Nero glanced at the dog. "He’s very invested in your emotional decline."
"He’s invested in bed rights," Dean corrected. "Everything else is incidental."
Boreas did not move.
Which, annoyingly, made it impossible to prove.
Nero folded his arms. "To be fair, Lucas is not entirely wrong."
Dean looked at him with immediate offense. "If you continue with blaming us for not telling them, I’ll have to remind you that I swore to pretend I’m not compatible with you."
The corner of Nero’s mouth twitched with the betrayed amusement he usually reserved for finding out Dean had, once again, chosen violence through phrasing.
"That’s a horrible threat."
Dean lifted a brow. "And yet you understand it."
Nero considered that for one beat too long. "Unfortunately."
Boreas looked between them with the solemn patience of a creature who had already accepted that humans routinely said bizarre things before breakfast and had somehow still been entrusted with governance.
Nero shrugged one shoulder and pushed off the doorframe. "I didn’t really want to listen to more of it, so I came here instead.
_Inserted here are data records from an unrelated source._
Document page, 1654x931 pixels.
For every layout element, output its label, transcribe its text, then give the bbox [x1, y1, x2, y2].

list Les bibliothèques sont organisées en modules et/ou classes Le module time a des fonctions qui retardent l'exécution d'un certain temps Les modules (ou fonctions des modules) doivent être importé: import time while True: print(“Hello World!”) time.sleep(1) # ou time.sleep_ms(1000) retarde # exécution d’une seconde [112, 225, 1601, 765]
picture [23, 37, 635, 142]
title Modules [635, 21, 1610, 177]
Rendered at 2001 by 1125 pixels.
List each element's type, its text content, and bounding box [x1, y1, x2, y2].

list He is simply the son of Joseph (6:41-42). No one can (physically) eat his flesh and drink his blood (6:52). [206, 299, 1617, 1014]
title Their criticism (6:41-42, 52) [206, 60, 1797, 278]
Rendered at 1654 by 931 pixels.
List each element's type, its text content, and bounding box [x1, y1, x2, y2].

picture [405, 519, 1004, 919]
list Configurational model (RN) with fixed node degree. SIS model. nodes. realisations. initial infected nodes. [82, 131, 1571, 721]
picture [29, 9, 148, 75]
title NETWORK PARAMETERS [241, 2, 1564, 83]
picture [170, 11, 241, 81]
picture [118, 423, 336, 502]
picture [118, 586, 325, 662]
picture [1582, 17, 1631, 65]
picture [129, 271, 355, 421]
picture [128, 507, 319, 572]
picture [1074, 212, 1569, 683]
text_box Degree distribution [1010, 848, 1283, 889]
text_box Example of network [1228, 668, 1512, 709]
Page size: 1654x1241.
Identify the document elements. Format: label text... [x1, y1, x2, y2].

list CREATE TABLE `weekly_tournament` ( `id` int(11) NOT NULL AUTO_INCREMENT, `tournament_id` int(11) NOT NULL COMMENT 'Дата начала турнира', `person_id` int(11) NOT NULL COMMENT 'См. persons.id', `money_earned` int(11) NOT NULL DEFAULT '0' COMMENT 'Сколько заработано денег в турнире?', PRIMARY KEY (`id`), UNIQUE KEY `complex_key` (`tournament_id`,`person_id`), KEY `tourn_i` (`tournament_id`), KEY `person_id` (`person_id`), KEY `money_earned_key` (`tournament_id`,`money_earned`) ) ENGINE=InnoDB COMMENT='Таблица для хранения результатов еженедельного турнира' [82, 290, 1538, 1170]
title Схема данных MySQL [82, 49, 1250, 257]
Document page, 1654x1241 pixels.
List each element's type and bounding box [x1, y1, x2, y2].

They’ll work it out between themselves while Arion tries to keep you away from anything resembling a fight." He paused, gaze sharpening with a little more accuracy than Dean wanted from him at this hour. "At least until he remembers you’re just as stubborn as he is."
Dean made a face. "That is a grotesque comparison."
"It’s a precise one."
Dean looked down at Boreas, who had resumed pinning one of Dean’s legs to the mattress with the casual authority of a military occupation. "Do you hear this? I’m being slandered by people with insufficient self-awareness."
Boreas blinked slowly.
Nero’s eyes narrowed. "You know, the dog is not actually on your side."
"The dog understands me."
Nero, annoyingly, seemed to consider that a fair point.
For a second the room quieted, the earlier tension thinning into something more familiar. Not peace. Dean had never been naive enough to confuse sibling honesty with peace. But it was closer to equilibrium than what they had managed in the last week, and given recent history, Dean was willing to count that as structural progress.
He looked back at Nero. "Arion is not keeping me away from fighting."
Nero’s expression stayed bland in the very suspicious way that meant he had already reached a conclusion and disliked that he found it amusing. "No?"
"No."
Dean frowned, one hand still buried in Boreas’s fur. "He keeps people away from turning me into an experiment. Do you realize what the other dominant alphas would do if they felt threatened? Draxil and Rohan are famous for exploiting their dominants. Give them even the suggestion of a way out, and the dominants, their families, their governments, everyone with enough fear and power, would do anything to get my ability."
Nero leaned back against the wardrobe and studied him with a much more serious face now. "Yes," he said after a beat. "That’s the part everyone else is only beginning to phrase properly."
Dean looked at him. "And that’s exactly why I’m not going to spend the morning pretending Arion is overreacting."
Boreas’s tail thumped once, as if in approval of the basic structure of that sentence.
Nero glanced at the dog and then back at Dean. "No. He’s not overreacting." He paused. "He’s just doing it like Arion."
"That’s not a small qualifier."
"No," Nero said. "It isn’t."
Dean looked toward the windows, to the too-beautiful summer light on the floor, and felt his ability becoming more pressing than ever. Draxil. Rohan. States that had already made an art form of chewing through their own people so long as the result could be dressed in the right language. Dominants there were not political assets in the clean, polished Alaminian sense. They were currency, leverage, breeding stock, pressure points, symbols, weapons... whatever the system required that season.
And if one of those systems smelled even the possibility of an answer to the biological trap it had been exploiting for generations... They would remove it immediately.